Penulis : Belarmino Lapong
FIJUS.ID, Sorong Selatan – Solidaritas terhadap perjuangan Masyarakat Adat di Distrik Konda, Sorong Selatan, terus mengalir dari berbagai elemen pemuda di wilayah Papua Barat Daya. Ambrosius Klagilit, seorang pemuda adat dari Suku Moi, menyatakan dukungan penuh terhadap langkah warga yang sedang berjuang memagari wilayah ulayat mereka dari ancaman ekspansi perkebunan kelapa sawit.
“Sebagai pemuda adat tentunya kami sangat mendukung upaya-upaya menjaga wilayah adat yang sedang dilakukan oleh masyarakat adat Papua di Kabupaten Sorong Selatan. Tentunya kami akan terlibat di agenda-agenda penolakan yang dilakukan oleh masyarakat adat di sana,” tegas Ambrosius.
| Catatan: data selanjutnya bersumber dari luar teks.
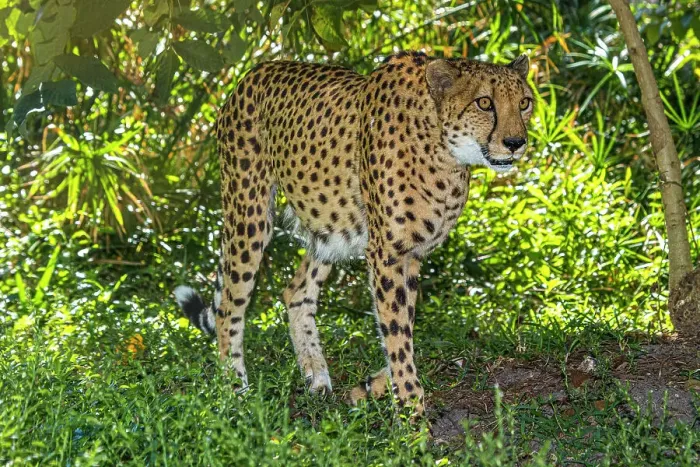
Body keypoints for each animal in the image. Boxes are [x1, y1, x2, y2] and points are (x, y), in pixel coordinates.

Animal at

Menurutnya, keterlibatan aktif pemuda adat merupakan bentuk tanggung jawab moral untuk menjaga keberlangsungan ruang hidup orang asli Papua.
Dari sisi hukum, pemuda yang akrab disapa Ambo ini menekankan bahwa masyarakat memiliki hak konstitusional yang kuat untuk menolak dan menghentikan kegiatan perusahaan yang masuk tanpa persetujuan. Ia menjelaskan bahwa negara memang memiliki hak untuk mengatur melalui Pasal 33 UUD 1945, namun hal tersebut bukan berarti negara memiliki hak untuk memiliki secara mutlak.
“Jika pengaturan yang dibuat negara bertentangan dengan kepentingan Masyarakat Adat dan mengancam ruang hidup mereka, ya mereka punya hak untuk menolak atau mengusulkan bentuk pembangunan yang sesuai dengan kebutuhan dan budaya mereka,” tambahnya.
Pengakuan ini, menurutnya, telah dijamin dalam Pasal 18B Ayat 2 UUD 1945 yang memberikan penghormatan bagi kesatuan masyarakat hukum adat.
Khusus untuk wilayah Papua, keberadaan Undang-Undang Otonomi Khusus (Otsus) seharusnya menempatkan masyarakat adat sebagai subjek utama dalam setiap perencanaan pembangunan.
Ambrosius yang sehari-hari aktif sebagai pengacara publik di Lembaga Bantuan Hukum Papua Pos Sorong menilai bahwa keselamatan ruang hidup orang asli Papua harus menjadi pertimbangan utama dalam setiap izin investasi.
“Berdasarkan undang-undang ini, masyarakat adat Papua harusnya dilihat sebagai subjek dari setiap pembangunan yang direncanakan. Tentunya perusahaan tidak dapat melakukan aktivitas tanpa persetujuan masyarakat adat,” kata Ambo.
Ia memperingatkan bahwa jika perusahaan tetap memaksakan aktivitas secara sepihak, maka masyarakat dapat mengambil langkah hukum sesuai dengan jenis pelanggaran yang timbul.
Sebagai bentuk komitmen nyata, para pemuda adat dan pendamping hukum di Sorong menyatakan kesiapan untuk turun tangan langsung jika intimidasi korporasi terus berlanjut.
“Ke depan kami akan memberikan bantuan hukum kepada Masyarakat Adat di Sorong Selatan jika perusahaan tetap memaksa beroperasi di sana dengan melanggar hak-hak mereka,” pungkasnya.
Diketahui, pemasangan patok ini dilakukan puluhan warga Distrik Konda, para tetua adat hingga kaum perempuan, turun ke hutan melakukan patroli untuk menegaskan batas marga di tengah bayang-bayang pencaplokan lahan oleh korporasi kelapa sawit. Aksi ini merupakan pernyataan sikap tegas melawan operasi perusahaan yang kian mengincar ruang hidup mereka.
Masyarakat Adat Distrik Konda melakukan pemalangan dan penanaman patok adat di wilayah hutan ulayat mereka sebagai benteng pertahanan terhadap ancaman investasi perkebunan kelapa sawit, Rabu, 4 Maret 2026.
Aksi ini dilakukan oleh keluarga besar marga Mondar dari Kampung Nakna, Distrik Konda, dan Kampung Keyen, Distrik Teminabuan, sebagai respons atas kekhawatiran terhadap rencana aktivitas PT Anugerah Sakti Internusa (ASI) yang mengincar wilayah adat mereka di Sorong Selatan, Papua Barat Daya.